Registros de dados:
* * * *

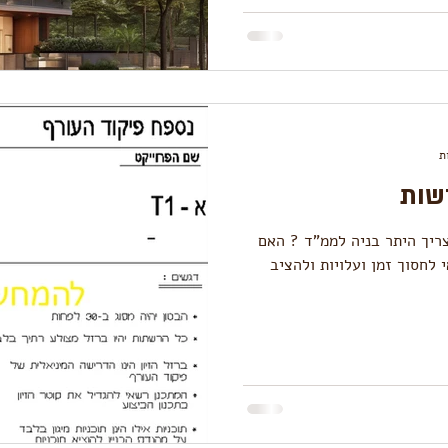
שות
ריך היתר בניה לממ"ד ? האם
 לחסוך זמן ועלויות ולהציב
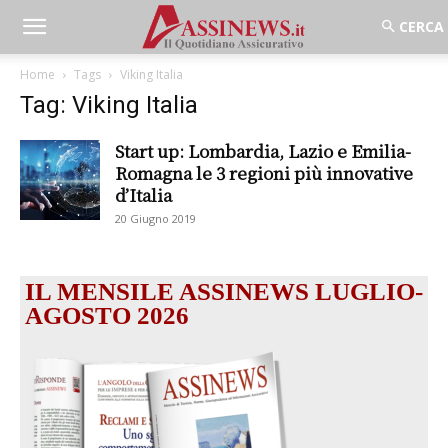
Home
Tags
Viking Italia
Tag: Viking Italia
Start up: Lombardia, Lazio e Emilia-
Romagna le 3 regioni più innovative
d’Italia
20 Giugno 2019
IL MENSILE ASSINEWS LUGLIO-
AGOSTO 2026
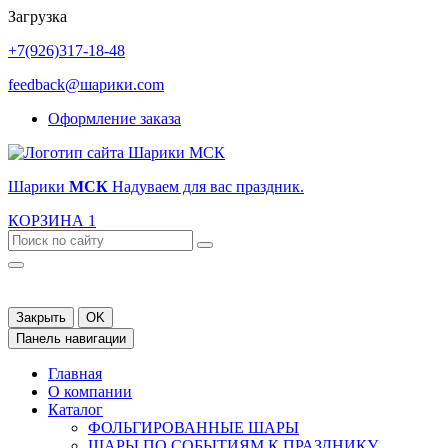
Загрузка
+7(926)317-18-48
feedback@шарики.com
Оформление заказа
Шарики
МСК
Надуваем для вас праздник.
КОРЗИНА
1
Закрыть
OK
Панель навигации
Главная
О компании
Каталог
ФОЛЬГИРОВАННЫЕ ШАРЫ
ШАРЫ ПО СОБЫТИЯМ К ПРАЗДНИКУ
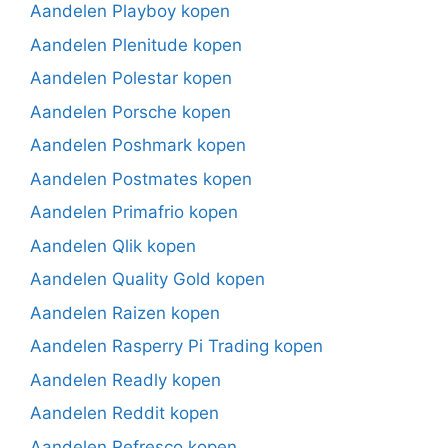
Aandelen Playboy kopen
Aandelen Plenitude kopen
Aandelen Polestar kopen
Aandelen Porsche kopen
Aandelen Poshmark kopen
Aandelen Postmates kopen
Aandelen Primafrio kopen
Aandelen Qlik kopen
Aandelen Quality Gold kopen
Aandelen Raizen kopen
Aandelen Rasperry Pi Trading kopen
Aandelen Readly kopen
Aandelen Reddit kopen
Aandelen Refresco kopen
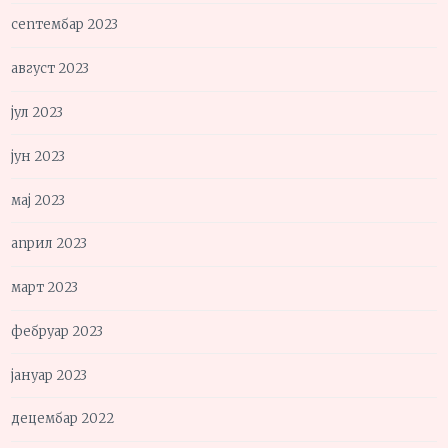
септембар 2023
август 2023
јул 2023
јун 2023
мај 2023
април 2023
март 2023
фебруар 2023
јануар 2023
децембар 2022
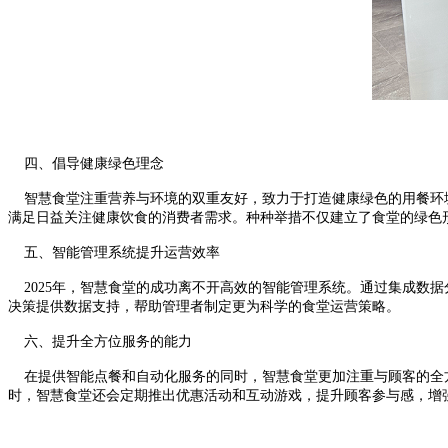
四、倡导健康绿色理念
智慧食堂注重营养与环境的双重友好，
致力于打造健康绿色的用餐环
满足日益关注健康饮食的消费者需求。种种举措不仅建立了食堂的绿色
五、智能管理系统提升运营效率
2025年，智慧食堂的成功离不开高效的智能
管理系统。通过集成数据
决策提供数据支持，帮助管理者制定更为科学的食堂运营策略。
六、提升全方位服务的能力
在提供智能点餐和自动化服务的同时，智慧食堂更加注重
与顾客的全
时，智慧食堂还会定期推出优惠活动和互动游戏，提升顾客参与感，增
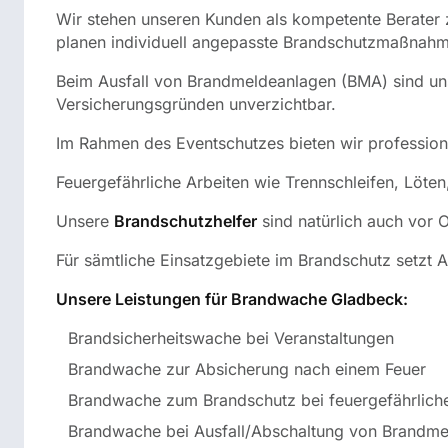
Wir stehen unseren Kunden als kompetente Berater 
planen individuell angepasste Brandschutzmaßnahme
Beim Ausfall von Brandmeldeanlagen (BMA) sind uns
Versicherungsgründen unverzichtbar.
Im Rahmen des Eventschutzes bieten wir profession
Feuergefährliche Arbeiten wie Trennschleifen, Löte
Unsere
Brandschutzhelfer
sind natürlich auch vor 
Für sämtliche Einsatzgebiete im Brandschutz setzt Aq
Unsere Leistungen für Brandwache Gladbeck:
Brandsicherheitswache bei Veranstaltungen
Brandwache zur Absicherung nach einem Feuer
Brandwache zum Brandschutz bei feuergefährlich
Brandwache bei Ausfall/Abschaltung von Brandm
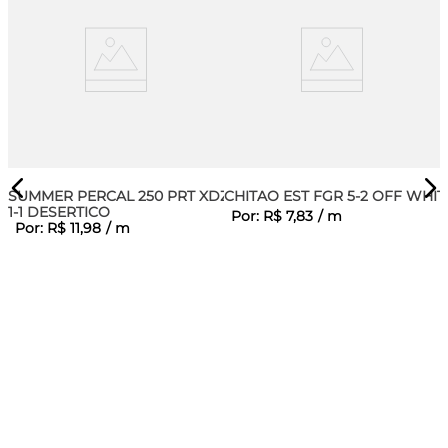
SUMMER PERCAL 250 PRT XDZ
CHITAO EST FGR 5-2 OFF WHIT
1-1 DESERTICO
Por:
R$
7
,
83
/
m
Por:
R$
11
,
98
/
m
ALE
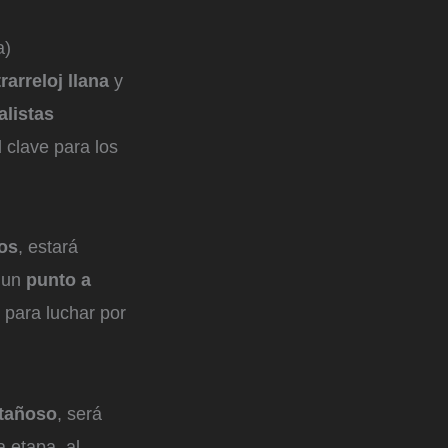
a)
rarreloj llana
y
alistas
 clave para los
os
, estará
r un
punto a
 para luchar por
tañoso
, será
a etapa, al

* * * *

O QUE FAZER: Junte todas as linhas dos registros que contêm a palavra "Brandwache" e copie cada uma sem mudar nada.

RESPOSTA ABAIXO:
Unsere Leistungen für Brandwache Gladbeck:
Brandwache zur Absicherung nach einem Feuer
Brandwache zum Brandschutz bei feuergefährlich
Brandwache bei Ausfall/Abschaltung von Brandm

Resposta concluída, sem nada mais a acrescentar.